Although a CEO may wear many hats — and wear them well — wise CEOs are aware of their limitations. As the global business climate evolves, it is common for a chief executive to need additional skill sets to adequately respond with strategic agility. In these cases, a permanent CEO may opt to bring in on-demand or interim executives to execute on projects or new initiatives, working with them side-by-side, tackling new challenges as a team.
An interim executive brings a wealth of experiences and specialized expertise that complements permanent CEOs skills. A CEO can quickly form an on-demand team to fill gaps whether they need to adopt technological advances to keep up with the competition, navigate a turnaround during a historic recession, identify potential acquisitions, or revamp systems and processes that align with organizational culture.
A $500M division of a multi-billion dollar CPG company, for example, realized that in order to implement a global revamp of SAP and revitalize an outsourcing project that went south, additional expertise was needed on the team. An interim CIO was brought on board to serve alongside the CEO and global CIO to ensure that the technology transformation went off without a hitch. In other cases, an outsourced or part-time CIO might be called in to navigate a merger or acquisition and make sure a strong post-acquisition integration plan is in place, a must when bringing together multiple technology systems.
Many chief executive officers have the industry experience but need functional experience alongside them to get through for growth or complex transformation. For example, a CEO might want a partner or someone to share ideas with to avoid unforeseen roadblocks and ensure systems and processes are in place to break down silos, instill clear communication across the organization, and create operational efficiencies. In a traditional COO-CEO relationship, deep trust and shared vision are essential elements that make a COO a vital part of a CEO’s success. Similarly, an Interim COO instills a sense of strong collaboration, while serving as an immediate solution to get into action fast.
Key characteristics of an interim executive include being able to partner with a permanent CEO and/or the board to drive positive change An interim executive – whether CFO, COO, CIO, or another role – brings a fresh perspective to a challenge while providing an assessment that is truly unbiased. This is because an interim executive is not a permanent fixture in an organization or faced with ongoing political issues. As a result, they have a laser focus on resolving the problem.
An interim executive can also act as a “right hand,” and supplement a CEO’s knowledge and skill base. When a CEO is strapped for time and resources, they can trust that the interim will bring valuable experience and functional expertise to fill in leadership gaps and execute on strategies they develop with the permanent CEO.
Some organizations do not have the breadth of their knowledge to capture new markets, embrace technology, or drive innovation. An interim executive can train permanent executive leaders and make organizational changes to encourage forward movement across the organization. For example, for older corporations still using legacy systems and processes that are inefficient or impede new opportunities, interim executives can infuse fresh thinking and energy into the organization.
Founders or CEOs of early-stage companies that are undergoing rapid growth or challenges also benefit from an interim executive.
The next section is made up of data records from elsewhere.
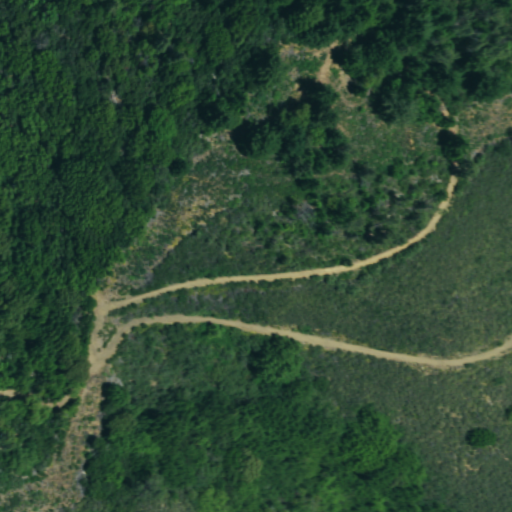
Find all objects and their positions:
road: (379, 249)
road: (245, 327)
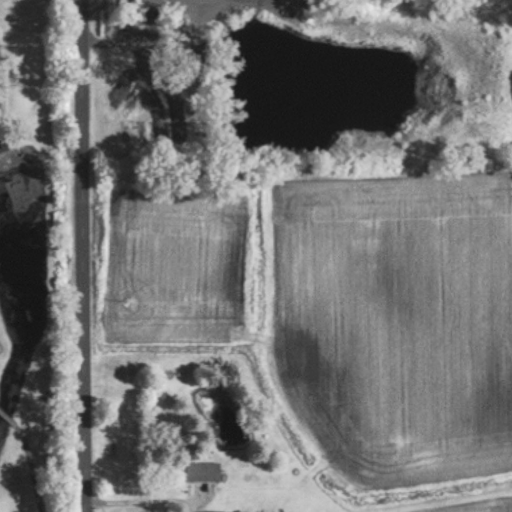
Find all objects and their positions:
building: (205, 52)
park: (34, 256)
road: (81, 256)
building: (204, 471)
building: (157, 511)
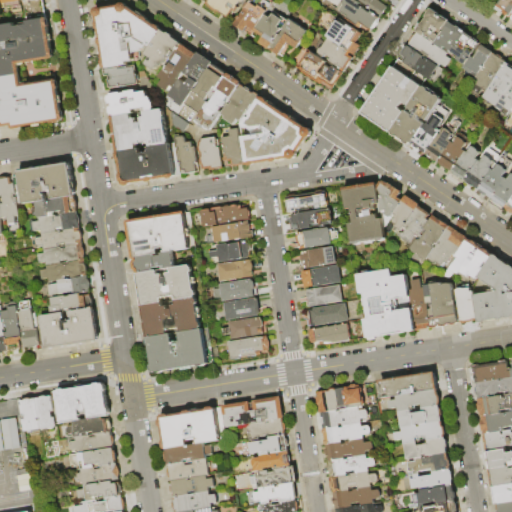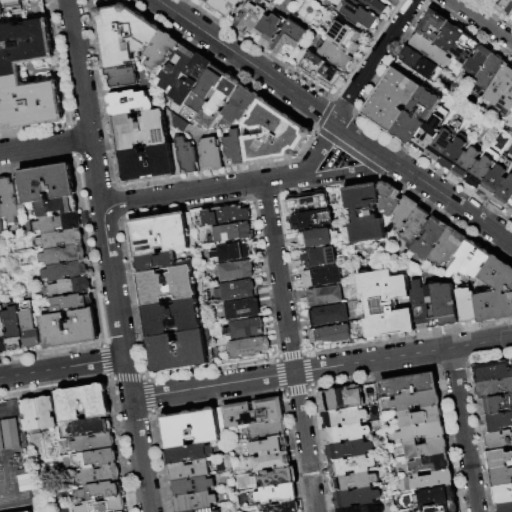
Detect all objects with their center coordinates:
building: (30, 2)
building: (13, 3)
building: (222, 6)
building: (225, 7)
building: (376, 7)
building: (504, 8)
building: (506, 8)
building: (363, 10)
building: (253, 16)
building: (361, 16)
building: (511, 18)
road: (481, 20)
building: (433, 26)
building: (267, 27)
building: (271, 30)
building: (342, 33)
building: (124, 36)
building: (130, 37)
building: (290, 38)
building: (451, 39)
building: (355, 43)
building: (434, 46)
building: (466, 49)
building: (162, 50)
building: (431, 51)
building: (329, 55)
building: (338, 55)
road: (373, 60)
building: (479, 62)
building: (421, 63)
building: (25, 68)
building: (174, 68)
building: (178, 68)
building: (411, 72)
building: (323, 73)
building: (490, 74)
building: (121, 76)
building: (28, 77)
building: (123, 77)
building: (490, 78)
building: (192, 81)
road: (307, 81)
building: (212, 82)
building: (500, 87)
building: (203, 91)
building: (392, 100)
building: (220, 103)
building: (131, 104)
building: (506, 104)
building: (242, 107)
building: (417, 116)
road: (334, 120)
building: (263, 127)
building: (142, 132)
building: (430, 133)
building: (434, 135)
building: (139, 136)
building: (274, 136)
building: (444, 142)
road: (45, 145)
building: (235, 150)
road: (318, 151)
building: (209, 153)
building: (185, 155)
building: (211, 155)
building: (455, 155)
building: (188, 157)
building: (150, 165)
building: (468, 165)
building: (484, 169)
road: (346, 171)
building: (46, 181)
building: (494, 183)
road: (198, 191)
building: (505, 194)
building: (333, 199)
building: (390, 199)
building: (306, 201)
building: (10, 202)
building: (8, 203)
building: (308, 203)
building: (56, 205)
building: (510, 208)
building: (223, 214)
building: (405, 214)
building: (366, 215)
building: (227, 216)
building: (309, 218)
building: (1, 219)
building: (313, 220)
building: (57, 222)
building: (55, 225)
building: (417, 226)
building: (230, 231)
building: (232, 234)
building: (163, 235)
building: (315, 237)
building: (61, 238)
building: (317, 239)
building: (432, 239)
building: (431, 246)
building: (448, 249)
building: (230, 251)
building: (234, 253)
building: (62, 254)
road: (109, 255)
building: (316, 257)
building: (320, 258)
building: (473, 260)
building: (155, 263)
building: (64, 270)
building: (234, 270)
building: (237, 272)
building: (320, 276)
building: (323, 278)
building: (71, 285)
building: (168, 286)
building: (235, 289)
building: (238, 291)
building: (166, 292)
building: (496, 292)
building: (323, 295)
building: (326, 296)
building: (69, 301)
building: (70, 301)
building: (403, 303)
building: (387, 304)
building: (443, 305)
building: (420, 306)
building: (468, 307)
building: (240, 308)
building: (243, 310)
building: (327, 314)
building: (330, 316)
building: (173, 318)
building: (28, 327)
building: (42, 327)
building: (244, 327)
building: (70, 328)
building: (246, 329)
building: (13, 330)
building: (328, 333)
building: (3, 336)
building: (332, 336)
building: (247, 346)
road: (290, 346)
building: (251, 348)
building: (182, 352)
road: (63, 368)
road: (322, 368)
building: (491, 373)
building: (405, 386)
building: (495, 388)
building: (340, 399)
building: (415, 401)
building: (82, 403)
building: (495, 406)
building: (254, 412)
building: (46, 413)
building: (71, 414)
building: (30, 415)
building: (255, 416)
building: (420, 417)
building: (342, 419)
building: (221, 423)
building: (496, 423)
building: (89, 427)
building: (189, 427)
building: (498, 427)
building: (267, 430)
road: (463, 430)
building: (421, 433)
building: (8, 434)
building: (345, 434)
building: (0, 439)
building: (421, 439)
building: (498, 441)
building: (93, 443)
building: (271, 446)
building: (346, 449)
building: (347, 449)
building: (425, 449)
building: (187, 453)
building: (93, 459)
building: (189, 459)
building: (500, 460)
building: (272, 462)
building: (430, 464)
building: (349, 466)
building: (17, 469)
building: (188, 470)
building: (271, 475)
building: (98, 476)
building: (274, 478)
building: (501, 478)
building: (95, 481)
building: (433, 481)
building: (353, 482)
building: (191, 485)
building: (98, 492)
building: (277, 494)
building: (503, 495)
building: (435, 496)
building: (355, 498)
building: (193, 500)
building: (102, 506)
building: (281, 507)
building: (443, 507)
building: (505, 508)
building: (363, 509)
building: (201, 510)
building: (25, 511)
building: (121, 511)
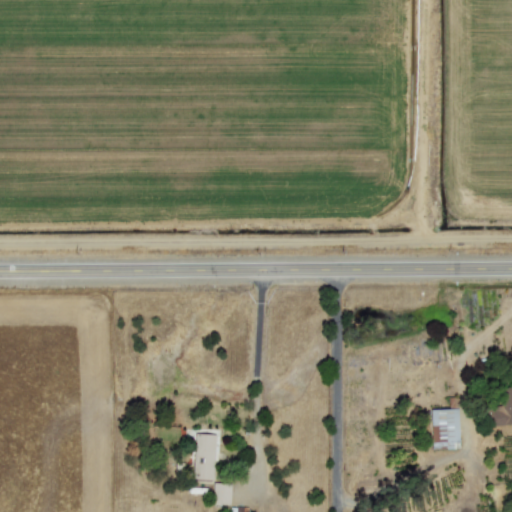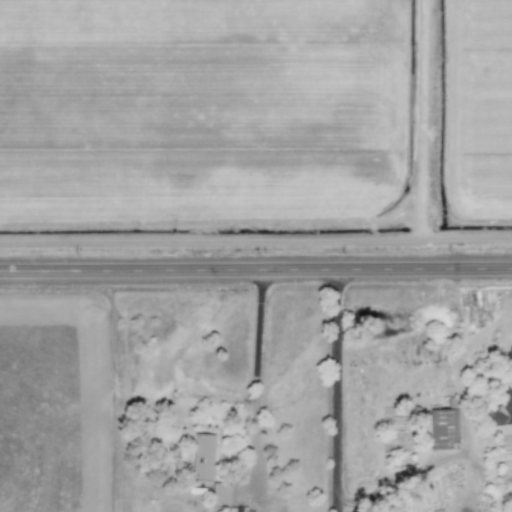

From establishing best practices for management, leadership development, and establishing operational and financial systems, an interim CEO or interim executive can help a founder ensure the company will be in a position to scale to the next level and thrive.
For a CEO facing an ever-changing modern marketplace, a powerful team of executive resources can be quickly formed around them to address leadership gaps or project-based needs. To drive long-term success, many CEOs know they shouldn’t go it alone. Increasingly, more forward-thinking CEOs are leveraging the expertise of interim executives.